- Twin Lakes Location within Minnesota Twin Lakes Location within the United States
- Coordinates: 47°13′34″N 95°39′20″W﻿ / ﻿47.22611°N 95.65556°W
- Country: United States
- State: Minnesota
- County: Mahnomen
- Townships: Little Elbow Twin Lakes

Area
- • Total: 4.27 sq mi (11.07 km^{2})
- • Land: 2.67 sq mi (6.92 km^{2})
- • Water: 1.60 sq mi (4.15 km^{2})
- Elevation: 1,447 ft (441 m)

Population (2020)
- • Total: 192
- • Density: 71.8/sq mi (27.73/km^{2})
- Time zone: UTC-6 (Central (CST))
- • Summer (DST): UTC-5 (CDT)
- ZIP Codes: 56589 (Waubun) 56566 (Naytahwaush)
- Area code: 218
- FIPS code: 27-65927
- GNIS feature ID: 2583782

= Twin Lakes, Mahnomen County, Minnesota =

Census-designated place in Minnesota, US

Twin Lakes is a census-designated place in the townships of Little Elbow and Twin Lakes, Mahnomen County, Minnesota, United States. Its population was 192 as of the 2020 census, up from 149 in 2010.

==Geography==
The Twin Lakes CDP is in southeastern Mahnomen County, mostly in the northwest part of Little Elbow Township but extending north into the southwest part of Twin Lakes Township. Most of South Twin Lake is within the CDP, and the northern edge of the CDP follows the south shore of North Twin Lake. The community is 2 mi south of Naytahwaush, 18 mi east-northeast of Waubun, and the same distance east-southeast of Mahnomen, the county seat.

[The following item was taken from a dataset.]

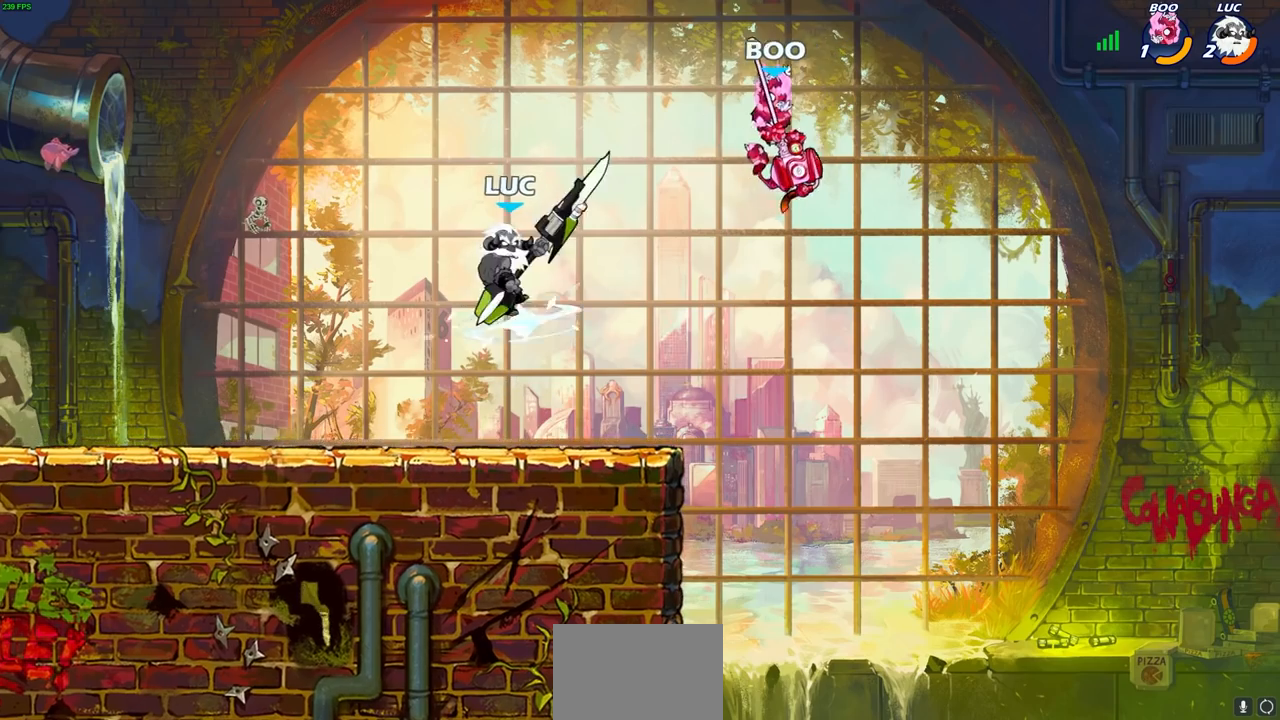
{"buttons": ["CIRCLE"], "left_stick": "down-left", "right_stick": "center", "events": [[100, "R2", "up"], [183, "left_stick", "down-left"]]}
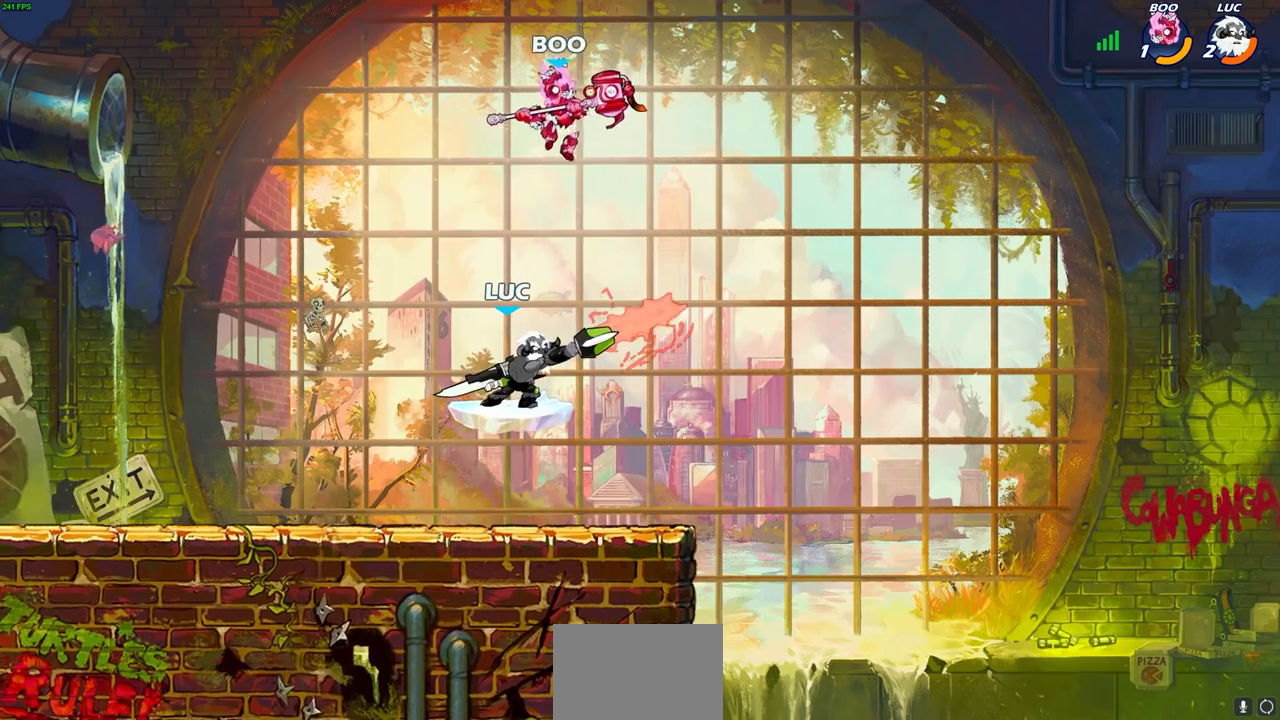
{"buttons": ["CIRCLE"], "left_stick": "down-left", "right_stick": "center", "events": []}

According to the U.S. Census Bureau, the Twin Lakes CDP has a total area of 4.27 sqmi, of which 2.67 sqmi are land and 1.60 sqmi, or 37.5%, are water.

==Demographics==

Historical population
| Census | Pop. | Note | %± |
| 2010 | 149 |  | — |
| 2020 | 192 |  | 28.9% |
U.S. Decennial Census

==Education==
The community is served by Mahnomen ISD 432.